▶ **DOCUMENT SEGMENT**:
⟨
Thank you for the recipe and the frosting too. Ah-mazing, it is now my sons favorite. My son does not like cake so this is the first cake he approves. Yay, thank you
How many servings does this recipe yield? I am going to try it for my daughter’s birthday party and I have to feed 35 guests! Should I double the recipe? Thanks Mel!
I would love the white frosting recipe as well, how did you make it?
http://www.melskitchencafe.com/the-best-frosting-ever/
I have a question. I only have short 9 inch rounds, but I have three of them. Could I do it in 3 short 9″ rounds? Also, is this cake sturdy? I’m making a mother’s day cake and I am not very experienced with the putting together and decorating part. But I find it so much easier when the cake isn’t so crubly and unstable.
This cake is definitely sturdy enough for icing and yes, I think it should be ok in the three 9-inch rounds with shorter sides. Just make sure not to overfill the pans so it doesn’t overflow in the oven.
Mel,
Thanks for the time and energy on your recipes. This blog is awesome and so much thought and detail go into it! I have to say I have made this chocolate cake a few times. I messed it up Friday night. Not sure how I did, but I re-made the cake and let the one I messed up on, sit on the counter for a couple of days uncovered. When I messed up the cake its because I pulled it out of the pan too soon and it was misshapen. I wanted to throw it out but my friend kept eating it saying it was so good. Now I’m sitting on the couch eating this chocolate cake and it’s still amazing! Thank you for the recipes. This chocolate cake rocks!
Hi is it possible to achieve the frost’s texture just by using a whisk?
I don’t think so but you could try.
When I made this cake the first time it was way too cocoa-y for me and my family ( I just used Hershey’s unsweetened cocoa). I also live in China where cocoa is expensive, so I decreased the cocoa to 3/4 cup and it was the perfect milk chocolate cake. So moist and delicious. Everyone said it was the best chocolate cake they had ever had! This is my go-to chocolate cake from now on. Thanks Mel!
⟩
▶ **PROBLEM STATEMENT**: Pick up the reader comments on the chocolate cake recipe after the last comment shown and continue them.

Transcribed page text
⟨
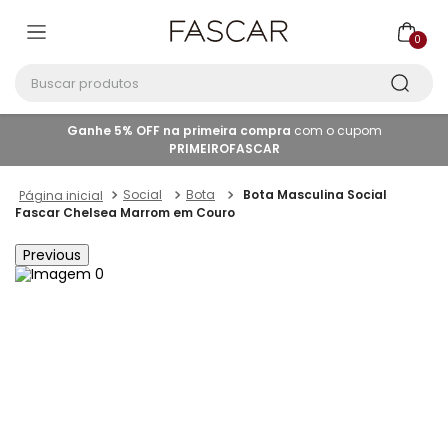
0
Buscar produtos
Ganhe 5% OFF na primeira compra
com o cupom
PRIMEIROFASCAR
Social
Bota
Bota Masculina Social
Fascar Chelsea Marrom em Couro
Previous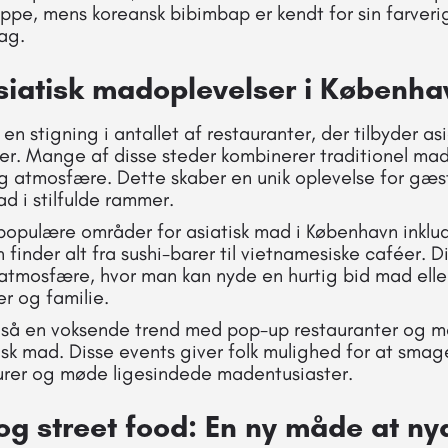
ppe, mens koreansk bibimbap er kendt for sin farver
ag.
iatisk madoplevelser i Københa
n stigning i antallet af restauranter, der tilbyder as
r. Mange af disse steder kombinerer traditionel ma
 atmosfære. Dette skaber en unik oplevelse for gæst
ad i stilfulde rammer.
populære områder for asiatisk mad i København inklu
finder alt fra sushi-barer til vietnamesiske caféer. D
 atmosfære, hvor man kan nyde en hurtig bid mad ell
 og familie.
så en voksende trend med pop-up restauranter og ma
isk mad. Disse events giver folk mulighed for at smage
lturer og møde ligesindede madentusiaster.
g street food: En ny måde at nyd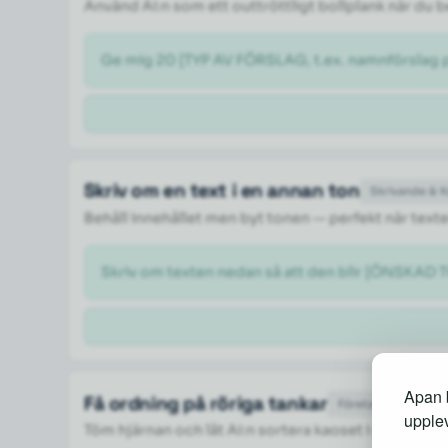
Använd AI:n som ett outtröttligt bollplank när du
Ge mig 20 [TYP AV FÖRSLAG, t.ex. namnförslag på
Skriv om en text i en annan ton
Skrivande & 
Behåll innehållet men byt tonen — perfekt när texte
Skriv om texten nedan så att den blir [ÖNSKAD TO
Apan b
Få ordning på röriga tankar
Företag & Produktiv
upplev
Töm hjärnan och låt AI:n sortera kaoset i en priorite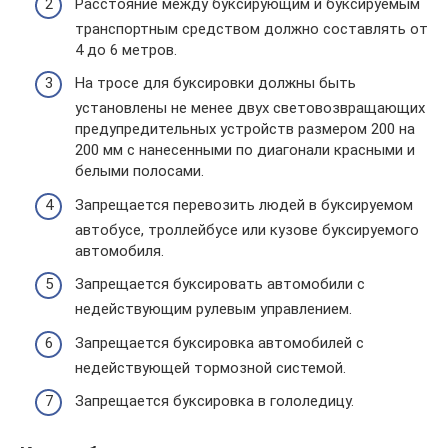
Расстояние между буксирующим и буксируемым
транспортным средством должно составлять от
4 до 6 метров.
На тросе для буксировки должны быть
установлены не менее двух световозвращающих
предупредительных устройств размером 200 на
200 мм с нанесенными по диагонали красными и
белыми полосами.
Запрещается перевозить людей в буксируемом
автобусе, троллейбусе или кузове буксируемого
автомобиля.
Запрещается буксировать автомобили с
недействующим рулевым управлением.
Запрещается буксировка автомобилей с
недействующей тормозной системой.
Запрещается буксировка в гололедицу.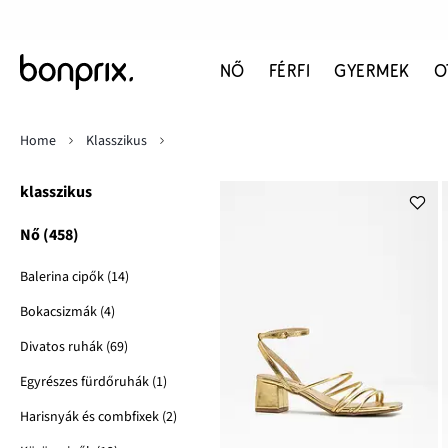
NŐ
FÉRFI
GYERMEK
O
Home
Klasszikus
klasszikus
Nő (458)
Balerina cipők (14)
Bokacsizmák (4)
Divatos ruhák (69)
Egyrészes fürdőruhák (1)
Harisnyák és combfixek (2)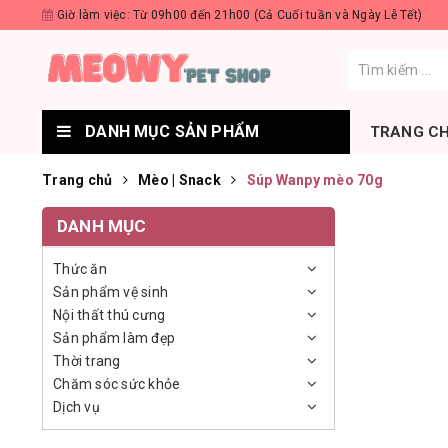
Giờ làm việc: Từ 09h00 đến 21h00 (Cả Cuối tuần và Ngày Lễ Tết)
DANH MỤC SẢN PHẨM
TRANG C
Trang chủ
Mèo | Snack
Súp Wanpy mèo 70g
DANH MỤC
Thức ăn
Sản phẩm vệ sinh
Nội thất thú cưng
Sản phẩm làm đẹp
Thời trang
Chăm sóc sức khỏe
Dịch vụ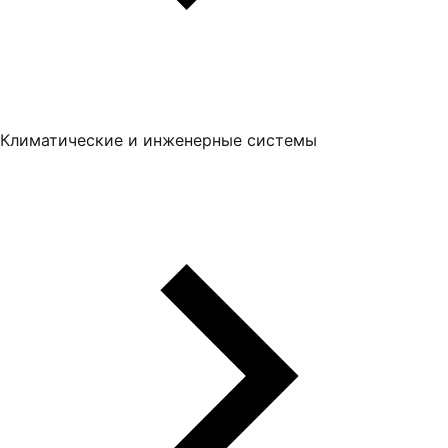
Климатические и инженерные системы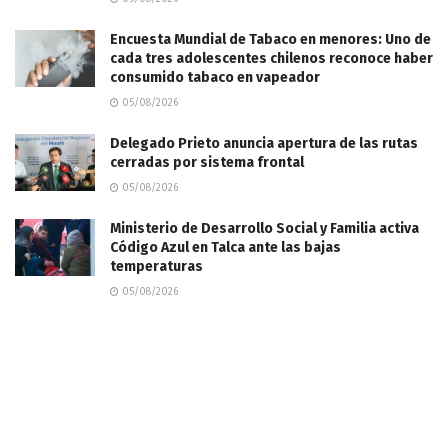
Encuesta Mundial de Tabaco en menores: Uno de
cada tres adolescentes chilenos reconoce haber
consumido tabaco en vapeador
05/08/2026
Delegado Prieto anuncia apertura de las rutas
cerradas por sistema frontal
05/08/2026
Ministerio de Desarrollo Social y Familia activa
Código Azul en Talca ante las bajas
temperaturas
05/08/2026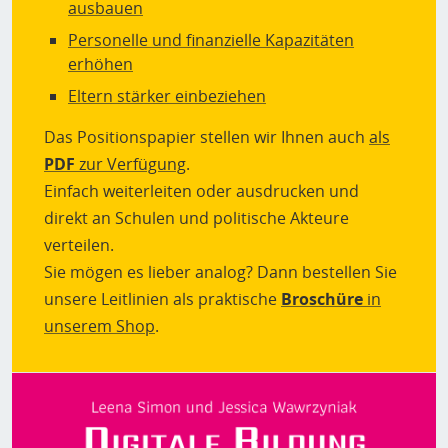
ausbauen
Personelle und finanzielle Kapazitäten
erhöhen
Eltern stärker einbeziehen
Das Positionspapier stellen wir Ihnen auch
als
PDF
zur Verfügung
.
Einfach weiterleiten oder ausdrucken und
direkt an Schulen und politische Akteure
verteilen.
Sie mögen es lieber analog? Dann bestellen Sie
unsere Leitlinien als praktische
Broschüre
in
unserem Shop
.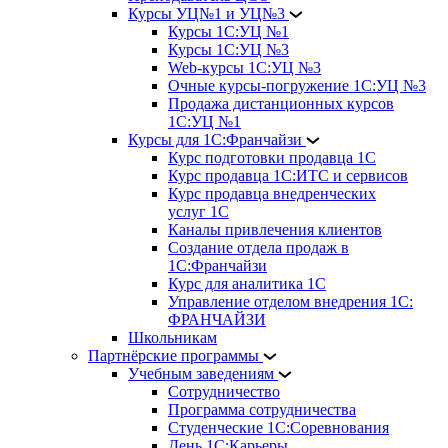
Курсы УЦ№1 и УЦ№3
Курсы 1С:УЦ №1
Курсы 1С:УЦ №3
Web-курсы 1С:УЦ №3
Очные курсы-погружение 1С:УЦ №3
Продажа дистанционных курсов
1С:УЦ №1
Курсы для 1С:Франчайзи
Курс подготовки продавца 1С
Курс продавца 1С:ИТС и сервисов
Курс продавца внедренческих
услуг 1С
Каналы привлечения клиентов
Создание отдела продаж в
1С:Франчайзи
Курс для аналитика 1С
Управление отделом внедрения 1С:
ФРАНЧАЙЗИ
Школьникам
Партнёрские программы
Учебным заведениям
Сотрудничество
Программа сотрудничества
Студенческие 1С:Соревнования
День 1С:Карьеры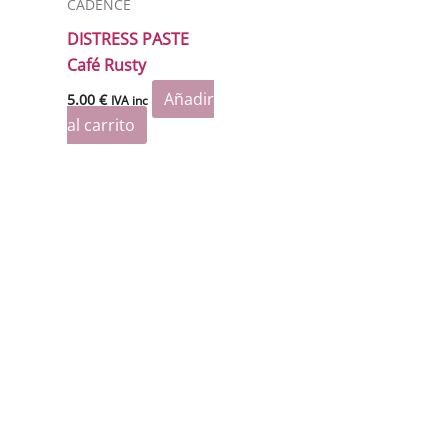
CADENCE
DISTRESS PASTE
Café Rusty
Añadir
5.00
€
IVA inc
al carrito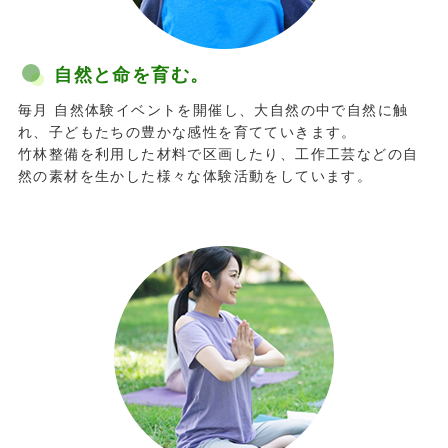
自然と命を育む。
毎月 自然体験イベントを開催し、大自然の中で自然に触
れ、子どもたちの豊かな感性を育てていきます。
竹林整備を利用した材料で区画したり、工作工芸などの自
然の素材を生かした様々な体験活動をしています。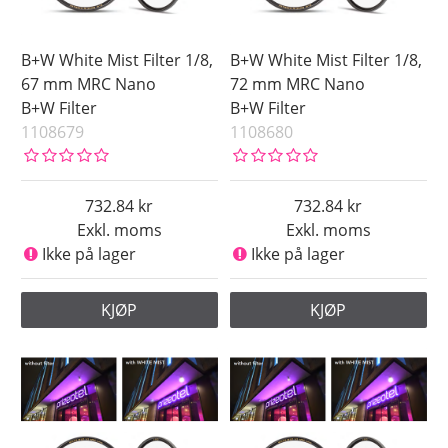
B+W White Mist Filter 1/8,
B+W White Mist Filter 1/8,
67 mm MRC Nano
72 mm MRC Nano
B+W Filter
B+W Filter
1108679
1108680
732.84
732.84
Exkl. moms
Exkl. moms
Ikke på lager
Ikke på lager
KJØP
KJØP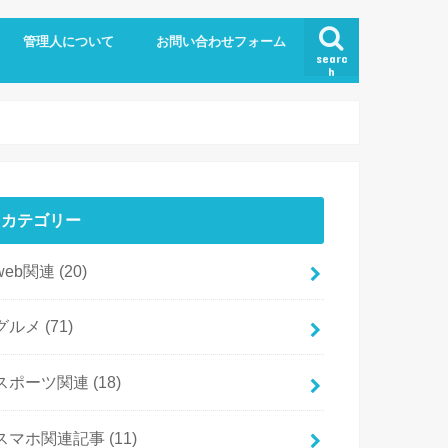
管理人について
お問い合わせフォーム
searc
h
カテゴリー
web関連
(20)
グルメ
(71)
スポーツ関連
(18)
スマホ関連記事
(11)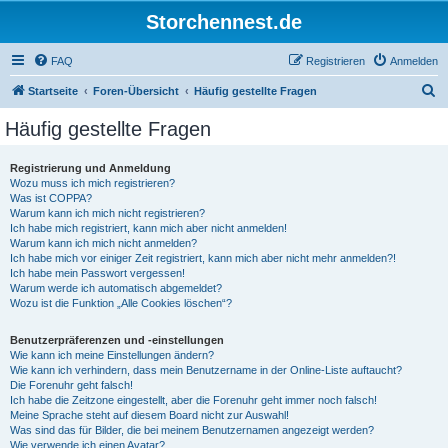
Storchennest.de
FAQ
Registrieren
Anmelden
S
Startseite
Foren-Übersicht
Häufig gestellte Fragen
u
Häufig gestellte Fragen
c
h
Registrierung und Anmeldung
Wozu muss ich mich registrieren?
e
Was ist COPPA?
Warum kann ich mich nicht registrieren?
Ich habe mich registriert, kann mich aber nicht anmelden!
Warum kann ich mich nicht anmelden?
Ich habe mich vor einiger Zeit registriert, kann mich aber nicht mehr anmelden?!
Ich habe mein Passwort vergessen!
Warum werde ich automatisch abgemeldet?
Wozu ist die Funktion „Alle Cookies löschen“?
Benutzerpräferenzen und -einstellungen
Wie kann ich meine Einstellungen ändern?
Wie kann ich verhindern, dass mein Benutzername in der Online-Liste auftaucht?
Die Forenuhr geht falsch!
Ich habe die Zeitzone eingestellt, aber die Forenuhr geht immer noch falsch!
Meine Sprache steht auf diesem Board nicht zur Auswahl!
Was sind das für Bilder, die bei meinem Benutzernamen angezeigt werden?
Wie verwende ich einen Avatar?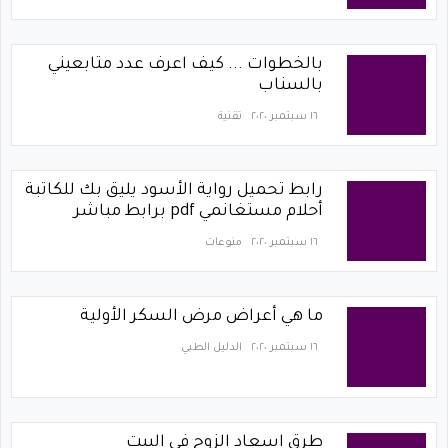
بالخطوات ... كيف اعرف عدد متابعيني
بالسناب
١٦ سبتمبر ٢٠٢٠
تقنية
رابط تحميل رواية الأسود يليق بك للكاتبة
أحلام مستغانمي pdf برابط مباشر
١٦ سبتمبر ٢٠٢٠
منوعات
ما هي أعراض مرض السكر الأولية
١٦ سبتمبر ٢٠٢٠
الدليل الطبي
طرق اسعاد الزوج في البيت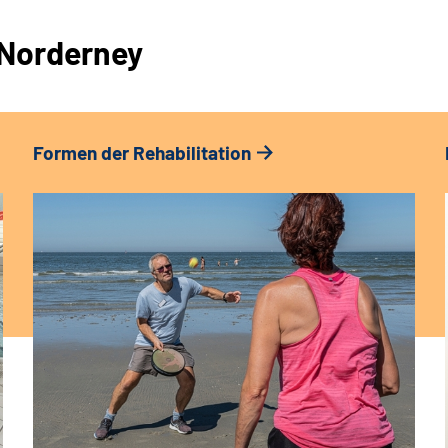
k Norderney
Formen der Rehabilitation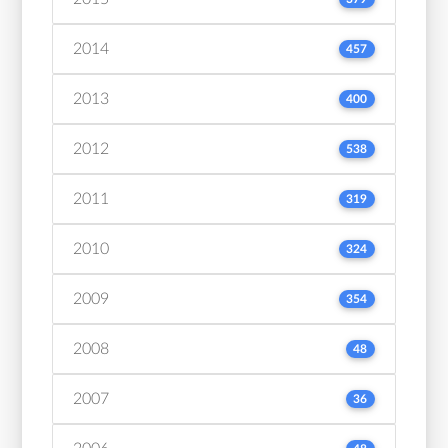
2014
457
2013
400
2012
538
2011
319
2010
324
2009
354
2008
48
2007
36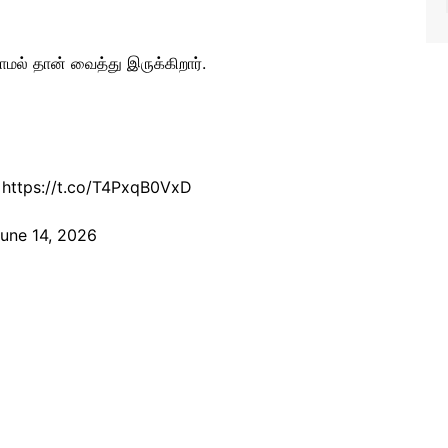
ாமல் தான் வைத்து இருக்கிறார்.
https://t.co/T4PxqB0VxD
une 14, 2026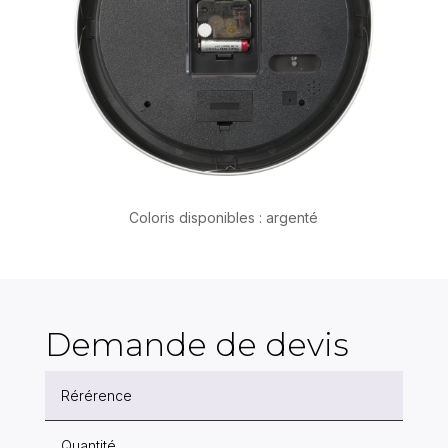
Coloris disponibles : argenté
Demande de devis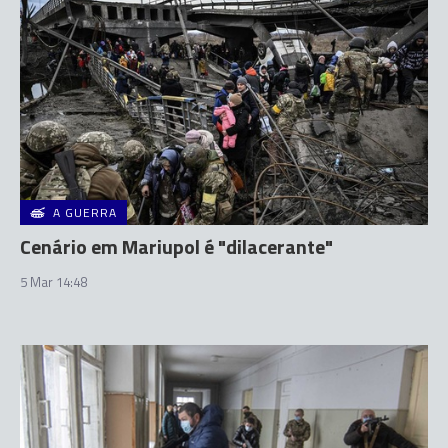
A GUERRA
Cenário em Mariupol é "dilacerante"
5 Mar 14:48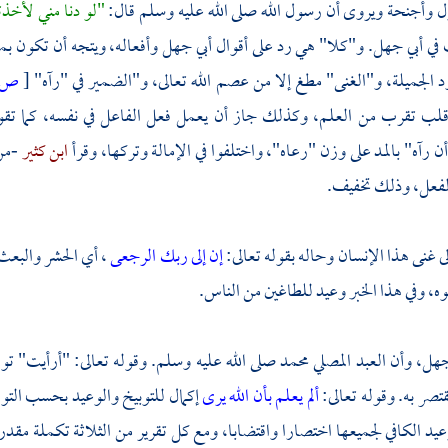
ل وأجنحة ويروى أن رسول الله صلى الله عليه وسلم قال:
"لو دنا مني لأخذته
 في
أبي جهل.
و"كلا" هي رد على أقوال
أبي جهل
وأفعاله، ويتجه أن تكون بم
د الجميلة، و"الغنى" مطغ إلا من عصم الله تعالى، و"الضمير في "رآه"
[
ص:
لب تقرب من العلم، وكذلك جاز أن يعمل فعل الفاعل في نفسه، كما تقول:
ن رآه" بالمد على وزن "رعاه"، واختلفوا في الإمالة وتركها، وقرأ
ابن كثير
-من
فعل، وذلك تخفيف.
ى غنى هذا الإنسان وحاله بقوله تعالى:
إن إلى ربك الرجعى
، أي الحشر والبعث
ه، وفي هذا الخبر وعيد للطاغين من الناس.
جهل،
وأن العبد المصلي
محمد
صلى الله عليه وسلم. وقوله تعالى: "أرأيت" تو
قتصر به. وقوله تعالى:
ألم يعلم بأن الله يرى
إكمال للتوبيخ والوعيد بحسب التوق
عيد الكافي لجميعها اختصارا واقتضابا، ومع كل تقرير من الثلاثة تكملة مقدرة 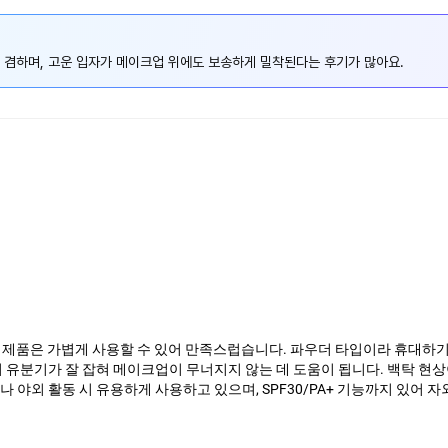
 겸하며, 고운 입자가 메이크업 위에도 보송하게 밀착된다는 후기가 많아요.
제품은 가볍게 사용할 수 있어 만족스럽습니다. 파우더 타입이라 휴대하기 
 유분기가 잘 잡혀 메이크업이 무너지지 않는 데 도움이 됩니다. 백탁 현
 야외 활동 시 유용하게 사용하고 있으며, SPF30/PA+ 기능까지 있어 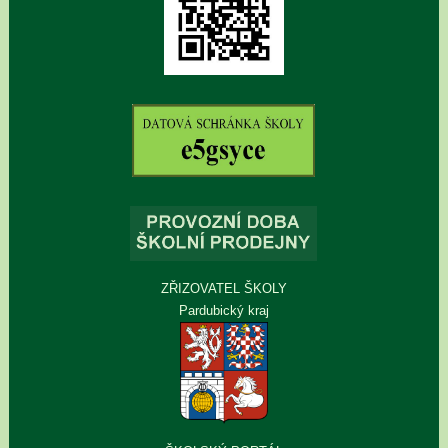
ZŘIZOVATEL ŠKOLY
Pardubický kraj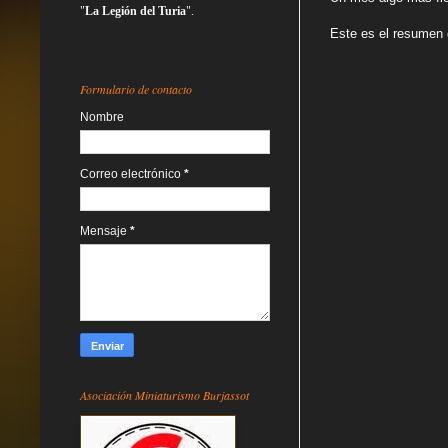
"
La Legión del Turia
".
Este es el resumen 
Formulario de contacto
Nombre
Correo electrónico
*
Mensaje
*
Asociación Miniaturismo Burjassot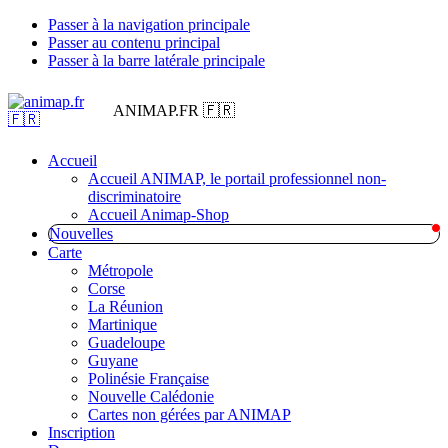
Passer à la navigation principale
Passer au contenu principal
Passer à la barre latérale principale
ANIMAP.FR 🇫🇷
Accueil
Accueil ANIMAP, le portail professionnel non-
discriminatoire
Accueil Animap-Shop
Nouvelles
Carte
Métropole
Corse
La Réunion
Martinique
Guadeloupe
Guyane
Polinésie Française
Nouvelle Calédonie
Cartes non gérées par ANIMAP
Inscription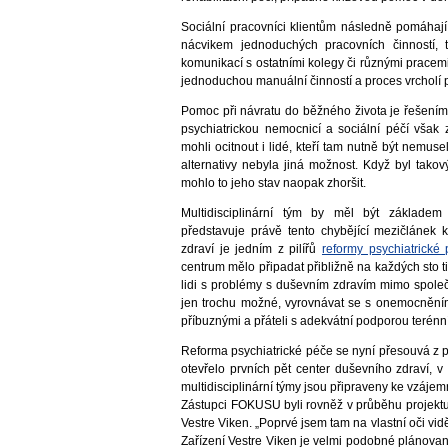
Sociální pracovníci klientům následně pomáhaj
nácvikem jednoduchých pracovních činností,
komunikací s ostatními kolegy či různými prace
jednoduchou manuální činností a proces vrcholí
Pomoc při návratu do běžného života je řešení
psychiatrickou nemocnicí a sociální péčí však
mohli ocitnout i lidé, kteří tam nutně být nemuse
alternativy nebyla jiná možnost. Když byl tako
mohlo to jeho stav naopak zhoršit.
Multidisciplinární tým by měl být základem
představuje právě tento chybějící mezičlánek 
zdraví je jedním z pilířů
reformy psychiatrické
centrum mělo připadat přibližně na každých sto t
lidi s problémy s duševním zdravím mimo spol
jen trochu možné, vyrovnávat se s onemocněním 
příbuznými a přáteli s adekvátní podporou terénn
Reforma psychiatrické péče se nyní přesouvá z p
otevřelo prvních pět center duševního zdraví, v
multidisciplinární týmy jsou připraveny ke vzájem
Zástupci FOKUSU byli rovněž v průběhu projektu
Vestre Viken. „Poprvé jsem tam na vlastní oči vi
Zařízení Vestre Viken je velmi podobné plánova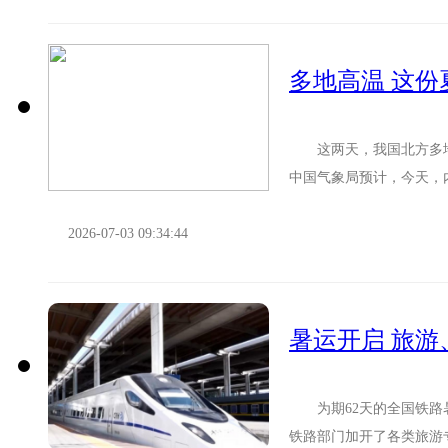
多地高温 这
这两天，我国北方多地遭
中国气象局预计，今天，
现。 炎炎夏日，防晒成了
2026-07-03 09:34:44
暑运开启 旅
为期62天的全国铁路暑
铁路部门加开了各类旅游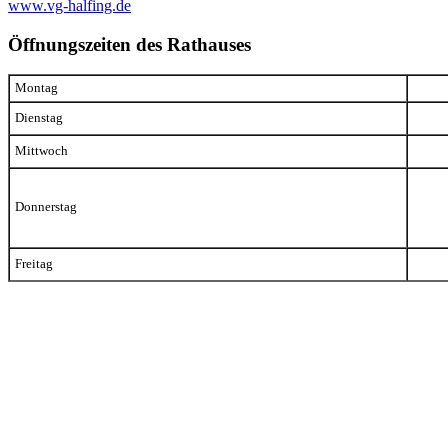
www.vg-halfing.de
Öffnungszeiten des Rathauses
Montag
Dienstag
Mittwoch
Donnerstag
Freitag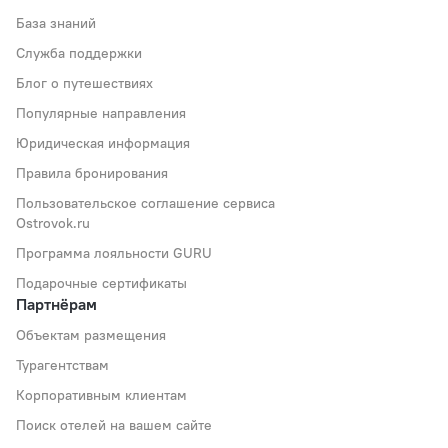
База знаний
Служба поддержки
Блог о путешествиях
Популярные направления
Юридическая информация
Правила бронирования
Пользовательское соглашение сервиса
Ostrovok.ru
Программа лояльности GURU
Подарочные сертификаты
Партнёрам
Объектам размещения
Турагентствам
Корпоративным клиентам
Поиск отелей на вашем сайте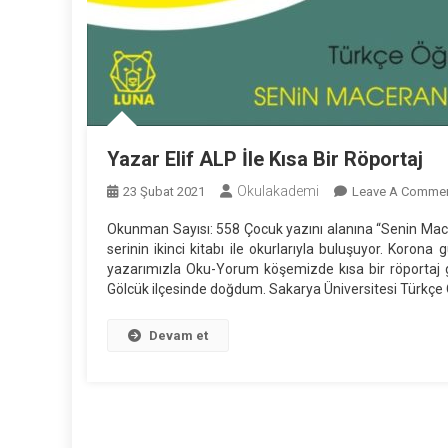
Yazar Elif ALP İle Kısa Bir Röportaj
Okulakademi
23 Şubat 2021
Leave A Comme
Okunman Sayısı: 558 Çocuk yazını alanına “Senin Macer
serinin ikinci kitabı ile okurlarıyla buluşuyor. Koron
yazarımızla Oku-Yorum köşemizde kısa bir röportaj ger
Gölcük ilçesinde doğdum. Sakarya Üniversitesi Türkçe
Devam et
⟩
▶ **TASK RESULT**:
This cake taste amazing! For some reason the center of my cake didn’t rise. What did I do wrong?
It might have needed more baking time, Kathryn, if it sunk in the middle.
Have you found a best Devil’s a Food Cake that you can share; the Chocolate cake is quite dark and I’ve never been a fan of very dark chocolate cake?
I don’t have a tried-and-true Devil’s Food cake, Angela – sorry about that!
Hi Mel, I only have cake flour available on hand, can I use that instead of the all-purpose flour?
I’ve actually never used cake flour for this cake but I believe others have with good results (you might read through the comment thread to see for sure). The cake crumb will be a bit finer using cake flour.
Hi I have to say I absolutely love this recipe. It’s delicious and easy and always moist. I’ve made it at least 5 times now and I always get this HUGE dome on top which sadly leads to waste sometimes. Is there a way to prevent such exaggerated dining? I even put it in cupcake tins. And while some bakers like rounded tips, this set pretty low in the cup and rose pretty high in the middle. So there was a lot of space in the cup.. =/
Am I off somehow? I do weigh my ingredients and I find that I have to lower my temperature halfway through baking to make sure it doesn’t burn.. any tips please?
Hi Ashley – I’m not exactly sure what might be happening but you might try decreasing the leavening in the recipe just a little so it doesn’t rise too high (either that or try baking it 25 degrees lower).
Loved this recipe. It was awesome. I used it with a strawberry buttercream frosting and marshmallow fondant. It was uber moist!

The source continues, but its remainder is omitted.